Trouble with Comparison test for Series

[Edder]

Hey everyone, I am having a bit of difficulty with a series question involving the comparison test.

\(\displaystyle \displaystyle \sum_{n=1}^{\infty} \frac{n}{(n+5)2^{n}}\)

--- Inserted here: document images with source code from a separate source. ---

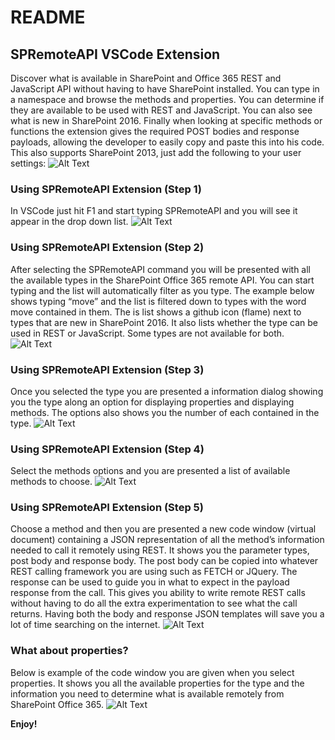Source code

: # README
## SPRemoteAPI VSCode Extension 
 Discover what is available in SharePoint and Office 365 REST and JavaScript API without having to have SharePoint installed. You can type in a namespace and browse the methods and properties. You can determine if they are available to be used with REST and JavaScript. You can also see what is new in SharePoint 2016. Finally when looking at specific methods or functions the extension gives the required POST bodies and response payloads, allowing the developer to easily copy and paste this into his code. This also supports SharePoint 2013, just add the following to your user settings:
 ![Alt Text](https://c2.staticflickr.com/8/7535/27458815184_30d13313c6_o.png)

### Using SPRemoteAPI Extension (Step 1)
In VSCode just hit F1 and start typing SPRemoteAPI and you will see it appear in the drop down list.
![Alt Text](https://c2.staticflickr.com/8/7631/28047195465_b8a1b7d59d_o.png)

### Using SPRemoteAPI Extension (Step 2)
After selecting the SPRemoteAPI command you will be presented with all the available types in the SharePoint Office 365 remote API. You can start typing and the list will automatically filter as you type. The example below shows typing “move” and the list is filtered down to types with the word move contained in them. The is list shows a github icon (flame) next to types that are new in SharePoint 2016. It also lists whether the type can be used in REST or JavaScript. Some types are not available for both.
![Alt Text](https://c2.staticflickr.com/8/7117/27433483154_a2c1cae464_b.jpg)

### Using SPRemoteAPI Extension (Step 3)
Once you selected the type you are presented a information dialog showing you the type along an option for displaying properties and displaying methods. The options also shows you the number of each contained in the type. 
![Alt Text](https://c2.staticflickr.com/8/7334/28047195335_1eaf28fdd8_b.jpg)

### Using SPRemoteAPI Extension (Step 4)
Select the methods options and you are presented a list of available methods to choose.
![Alt Text](https://c2.staticflickr.com/8/7390/28047195515_d8e37fb564_o.png)

### Using SPRemoteAPI Extension (Step 5)
Choose a method and then you are presented a new code window (virtual document) containing a JSON representation of all the method’s information needed to call it remotely using REST. It shows you the parameter types, post body and response body. The post body can be copied into whatever REST calling framework you are using such as FETCH or JQuery. The response can be used to guide you in what to expect in the payload response from the call. This gives you ability to write remote REST calls without having to do all the extra experimentation to see what the call returns. Having both the body and response JSON templates will save you a lot of time searching on the internet.
![Alt Text](https://c2.staticflickr.com/8/7336/27969723211_275dfeb3a5_b.jpg)

### What about properties?
Below is example of the code window you are given when you select properties. It shows you all the available properties for the type and the information you need to determine what is available remotely from SharePoint Office 365.
![Alt Text](https://c2.staticflickr.com/8/7436/27969745441_2a79474539_b.jpg)



**Enjoy!**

The denominator should actually read (n+5) x 2^n. How would I go about comparing this. Would I use \(\displaystyle \frac{1}{n^2}\) or something else?
I appreciate any help, thanks.

 

[pka]

Hey everyone, I am having a bit of difficulty with a series question involving the comparison test.
\(\displaystyle \sum_{n=1}^{\infty} \frac{n}{(n+5)2^n}\)
How would I go about comparing this. Would I use \(\displaystyle \frac{1}{n^2}\) or something else?

I would use \(\displaystyle \dfrac{1}{2^n}\).

 

[soroban]

Hello, Edder!

I agree with pka.


\(\displaystyle \displaystyle\text{Since }\frac{n}{n+5} \:<\:1,\,\text{ then }\,\frac{n}{n+5}\!\cdot\!\frac{1}{2^n} \:<\:\frac{1}{2^n}\)

\(\displaystyle \displaystyle\text{Hence: }\:\sum^{\infty}_{n=1}\frac{n}{(n+5)2^n} \;<\;\sum^{\infty}_{n=1}\frac{1}{2^n}\)

 

[Edder]

Yeah that makes sense, thanks for the feedback.

 

[galactus]

This looks like a fun series to evaluate.

\(\displaystyle \displaystyle \sum_{n=1}^{\infty}\frac{nx^{n}}{n+5}\)

You could start with \(\displaystyle \displaystyle\sum_{n=1}^{\infty}x^{n}=\frac{x}{1-x}\), do some

differentiating, integrating, etc. hammer it into the required form, then let x=1/2.

Knowing that its sum will be less than \(\displaystyle \displaystyle\sum_{n=1}^{\infty}\frac{1}{2^{n}}=1\).